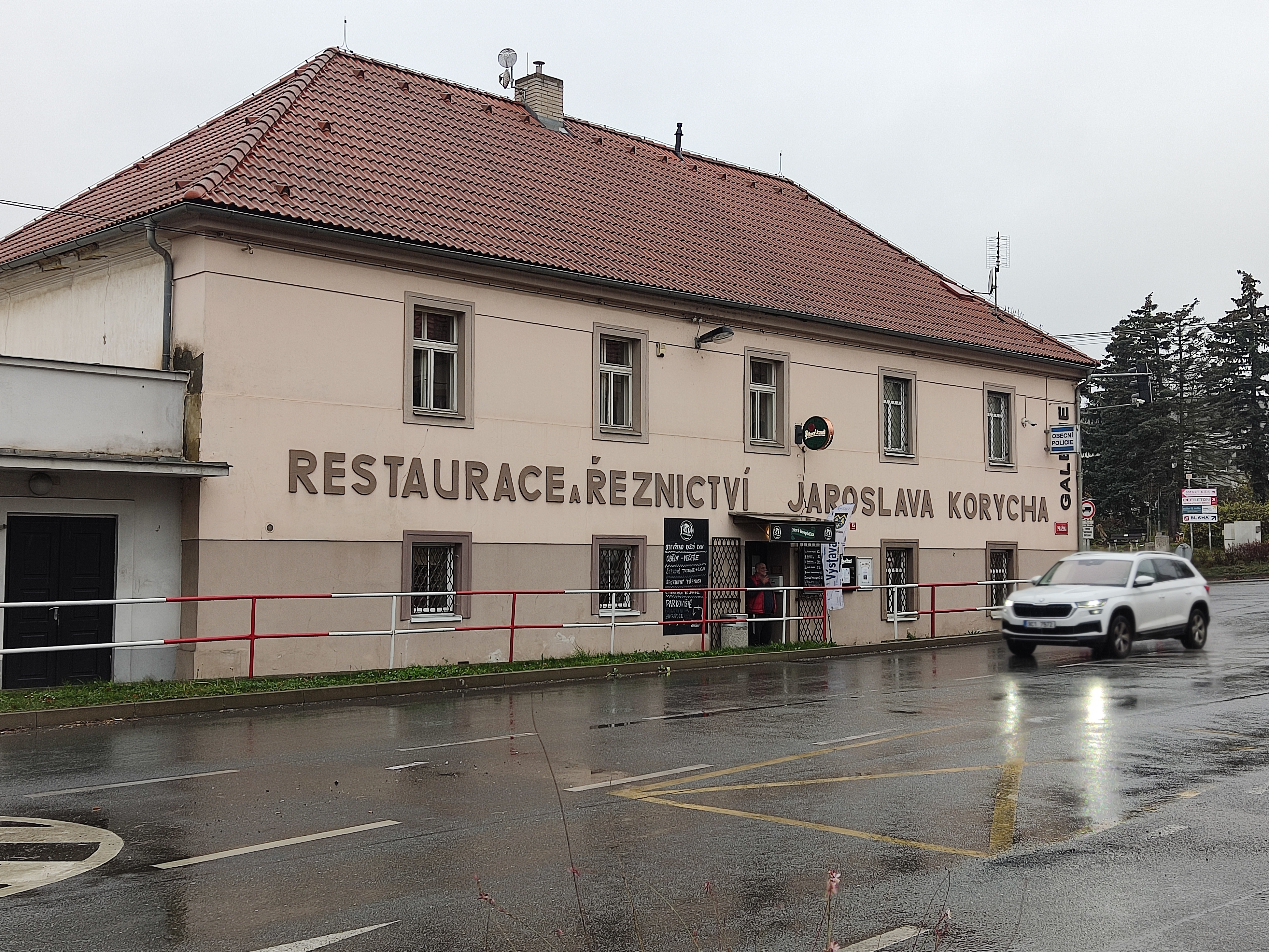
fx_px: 1430
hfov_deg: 47.9
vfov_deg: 36.8
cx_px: 626
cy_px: 471
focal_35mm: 39
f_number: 1.79
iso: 52
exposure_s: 1/120
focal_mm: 4.71
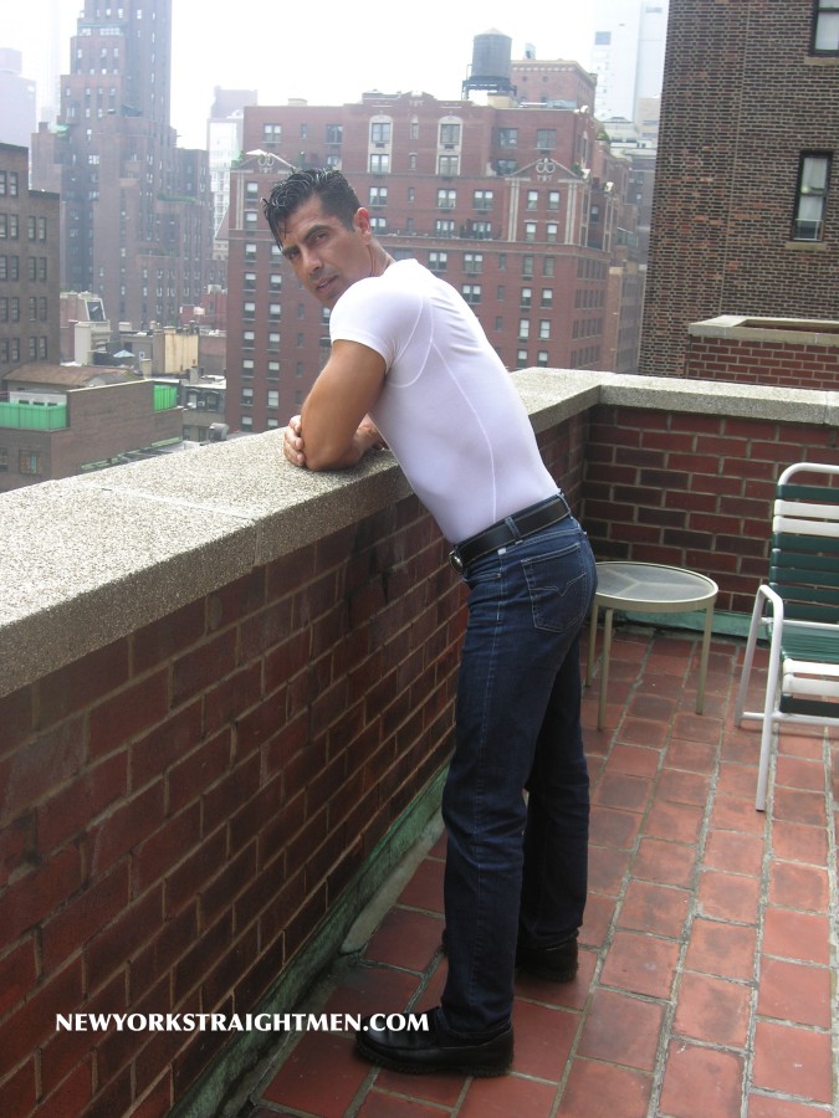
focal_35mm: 37
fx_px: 1196
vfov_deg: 50.1
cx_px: 420
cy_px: 559
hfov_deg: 38.7
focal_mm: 9.3
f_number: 4.3
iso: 50
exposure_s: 1/101
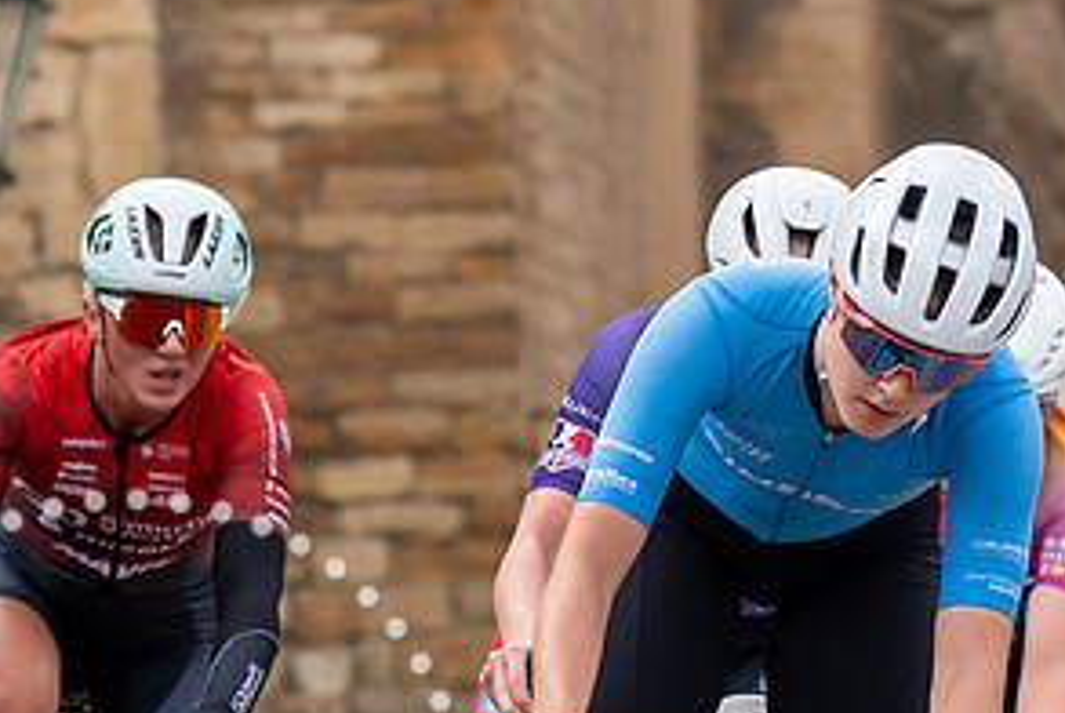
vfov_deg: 2.2
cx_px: 1067
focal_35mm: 618
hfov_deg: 3.3
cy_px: 342
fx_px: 18300
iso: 250
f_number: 4
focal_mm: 117
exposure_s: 1/1000
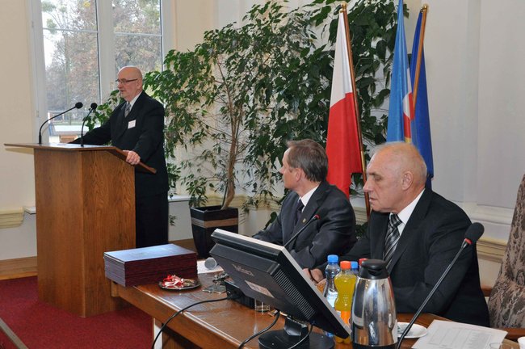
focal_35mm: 48
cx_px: 262
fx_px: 699
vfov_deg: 28.0
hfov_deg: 41.2
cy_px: 174
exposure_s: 1/60
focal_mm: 32
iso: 1600
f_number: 13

TASK GOAL: Please return the entries above exactly as they appear, but without the pictures.

FINISHED TASK:
fx_px: 1430
hfov_deg: 47.9
vfov_deg: 36.8
cx_px: 626
cy_px: 471
focal_35mm: 39
f_number: 1.79
iso: 52
exposure_s: 1/120
focal_mm: 4.71
focal_35mm: 37
fx_px: 1196
vfov_deg: 50.1
cx_px: 420
cy_px: 559
hfov_deg: 38.7
focal_mm: 9.3
f_number: 4.3
iso: 50
exposure_s: 1/101
vfov_deg: 2.2
cx_px: 1067
focal_35mm: 618
hfov_deg: 3.3
cy_px: 342
fx_px: 18300
iso: 250
f_number: 4
focal_mm: 117
exposure_s: 1/1000
focal_35mm: 48
cx_px: 262
fx_px: 699
vfov_deg: 28.0
hfov_deg: 41.2
cy_px: 174
exposure_s: 1/60
focal_mm: 32
iso: 1600
f_number: 13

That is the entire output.